Y’a des matins…

Y’a des matins, t’as pas l’goût d’te lever, tu veux juste rester dans ton lit, bien au chaud, auprès de ta blonde. Doucement, tranquillement, ton globe s’éclaircit comme un ciel du matin, tu te rappel ton ikigai, non tu ne te rappel pas? Bien sûr tu te rappel petit farceur! Aller hop fainéant!
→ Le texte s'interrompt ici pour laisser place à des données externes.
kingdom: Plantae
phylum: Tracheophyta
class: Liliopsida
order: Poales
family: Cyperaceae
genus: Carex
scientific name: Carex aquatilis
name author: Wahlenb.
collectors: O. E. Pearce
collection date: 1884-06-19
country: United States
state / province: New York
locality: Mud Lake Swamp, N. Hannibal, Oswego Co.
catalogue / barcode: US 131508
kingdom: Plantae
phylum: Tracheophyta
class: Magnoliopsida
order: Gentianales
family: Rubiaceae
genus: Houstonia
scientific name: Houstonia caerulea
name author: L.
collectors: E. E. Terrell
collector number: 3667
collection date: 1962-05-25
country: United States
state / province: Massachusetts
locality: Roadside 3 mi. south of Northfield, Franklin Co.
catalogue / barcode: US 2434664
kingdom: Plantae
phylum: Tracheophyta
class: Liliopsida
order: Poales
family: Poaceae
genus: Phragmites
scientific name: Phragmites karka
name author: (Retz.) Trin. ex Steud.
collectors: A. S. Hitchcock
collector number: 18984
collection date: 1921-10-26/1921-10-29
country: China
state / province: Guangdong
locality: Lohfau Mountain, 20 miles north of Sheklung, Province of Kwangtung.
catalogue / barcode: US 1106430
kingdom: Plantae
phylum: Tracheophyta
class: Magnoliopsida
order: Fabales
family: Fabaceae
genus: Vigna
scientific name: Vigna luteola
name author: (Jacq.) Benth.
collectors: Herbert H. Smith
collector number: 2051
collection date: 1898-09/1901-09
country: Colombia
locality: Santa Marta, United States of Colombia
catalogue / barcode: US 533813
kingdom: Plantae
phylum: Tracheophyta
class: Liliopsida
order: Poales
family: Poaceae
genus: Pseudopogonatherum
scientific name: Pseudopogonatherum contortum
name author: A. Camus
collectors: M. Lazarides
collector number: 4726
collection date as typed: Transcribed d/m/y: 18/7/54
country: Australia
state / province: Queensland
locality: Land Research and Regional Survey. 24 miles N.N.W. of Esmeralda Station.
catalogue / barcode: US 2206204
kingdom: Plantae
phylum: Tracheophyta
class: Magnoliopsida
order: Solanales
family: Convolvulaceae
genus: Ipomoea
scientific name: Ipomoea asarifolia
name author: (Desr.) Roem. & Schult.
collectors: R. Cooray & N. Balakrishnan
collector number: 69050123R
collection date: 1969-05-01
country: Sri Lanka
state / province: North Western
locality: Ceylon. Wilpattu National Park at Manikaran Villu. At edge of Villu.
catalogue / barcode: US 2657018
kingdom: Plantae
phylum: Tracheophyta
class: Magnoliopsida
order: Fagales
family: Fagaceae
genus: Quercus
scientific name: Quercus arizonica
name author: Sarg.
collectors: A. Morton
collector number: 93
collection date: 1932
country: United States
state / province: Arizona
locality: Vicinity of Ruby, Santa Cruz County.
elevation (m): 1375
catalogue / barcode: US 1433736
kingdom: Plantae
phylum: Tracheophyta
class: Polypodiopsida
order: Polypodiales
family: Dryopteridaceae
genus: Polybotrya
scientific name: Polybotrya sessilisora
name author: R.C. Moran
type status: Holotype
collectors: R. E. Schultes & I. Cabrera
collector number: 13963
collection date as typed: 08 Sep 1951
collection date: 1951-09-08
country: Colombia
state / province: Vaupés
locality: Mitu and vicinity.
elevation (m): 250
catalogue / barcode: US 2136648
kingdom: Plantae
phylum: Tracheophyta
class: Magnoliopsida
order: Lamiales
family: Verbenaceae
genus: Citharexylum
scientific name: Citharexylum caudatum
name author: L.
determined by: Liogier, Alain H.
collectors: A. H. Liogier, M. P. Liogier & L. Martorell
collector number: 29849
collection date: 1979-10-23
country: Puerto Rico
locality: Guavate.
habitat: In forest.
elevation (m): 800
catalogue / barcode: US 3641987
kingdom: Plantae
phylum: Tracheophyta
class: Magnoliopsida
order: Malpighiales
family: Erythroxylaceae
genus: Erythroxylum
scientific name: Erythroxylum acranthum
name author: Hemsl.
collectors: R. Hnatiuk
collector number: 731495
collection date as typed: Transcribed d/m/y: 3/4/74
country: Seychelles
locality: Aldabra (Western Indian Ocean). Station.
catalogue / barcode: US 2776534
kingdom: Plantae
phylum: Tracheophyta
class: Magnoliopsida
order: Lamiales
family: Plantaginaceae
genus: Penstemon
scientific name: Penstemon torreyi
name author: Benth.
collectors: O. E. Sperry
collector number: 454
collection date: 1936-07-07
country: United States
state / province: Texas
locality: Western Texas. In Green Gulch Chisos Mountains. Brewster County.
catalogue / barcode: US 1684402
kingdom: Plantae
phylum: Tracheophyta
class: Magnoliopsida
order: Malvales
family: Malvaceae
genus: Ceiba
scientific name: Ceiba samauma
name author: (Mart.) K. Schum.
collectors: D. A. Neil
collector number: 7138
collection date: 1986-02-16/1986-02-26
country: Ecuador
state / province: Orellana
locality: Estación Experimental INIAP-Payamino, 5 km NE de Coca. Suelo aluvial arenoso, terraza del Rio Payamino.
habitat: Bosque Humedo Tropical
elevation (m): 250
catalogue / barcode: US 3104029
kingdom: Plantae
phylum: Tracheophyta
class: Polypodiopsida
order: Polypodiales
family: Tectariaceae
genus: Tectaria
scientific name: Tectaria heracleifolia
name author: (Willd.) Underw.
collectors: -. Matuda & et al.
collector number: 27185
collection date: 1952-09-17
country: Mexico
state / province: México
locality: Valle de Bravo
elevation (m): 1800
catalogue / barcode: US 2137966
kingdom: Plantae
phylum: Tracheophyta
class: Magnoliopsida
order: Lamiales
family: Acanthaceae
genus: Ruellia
Une vie à se lever, jour après jour sur la route, à se tenir debout, à tomber, à se relever, à continuer, puisqu’il faut bien continuer, il faut bien avancer, nous avons des projets à réaliser, à chaque jour ajouter un morceau dans l’édifice de notre vie, ça ne ce fera pas tout seul ça va de soi.
Tranquillement, ton corps se réchauffe, le courant circule, ça inspire, ça expire, ça respire encore, tu es vivant, tu peux te lever et tu peux marcher, «lève-toi et marche» disait Jésus à Lazarre, il n’aurait pas pu dire: «reste coucher Lazarre, continue à faire le mort!» mais non, lève-toi et marche, adieu mon lit, adieu fainéantise, adieu paresse, adieu ma douce compagne chaude, j’émerge, je renais à nouveau, (n’est-ce  pas un pléonasme?). Bientôt tu entreras dans la danse du monde, dance me to the end of love dance me to your beauty, dans le théâtre du monde (la vie n’est-t-elle pas un théâtre comme là si bien mentionné un vieil auteur Anglais?) Tu apporteras ton grain de sel, (ce n’est pas une cuisine quand même, faut pas exagérer) tu montreras ce que tu as dans le ventre, allez! Montre-nous de quoi tu es capables! me disais-je, mon corps, sors de ce lit!
Le monde dort encore et toi tu es debout, pas besoin d’approbation de personne, tu es ton propre start-up, tu es un grands garçon. (quand j’étais petit, c’est mon père qui nous réveillait, il ouvrait la porte avec énergie, et hop! Debout là-dedans!) C’est fini ce temps là, le bon vieux temps c’est maintenant. Allez! Chauffe la fournaise! Ouvre-toi à la sérendipité et au changement, non ce n’est pas de la routine, ça bouge, ça se transforme, ça évolue, c’te monde là! Fais ce que tu as à faire mon frère, tu fais partie de ce monde en devenir.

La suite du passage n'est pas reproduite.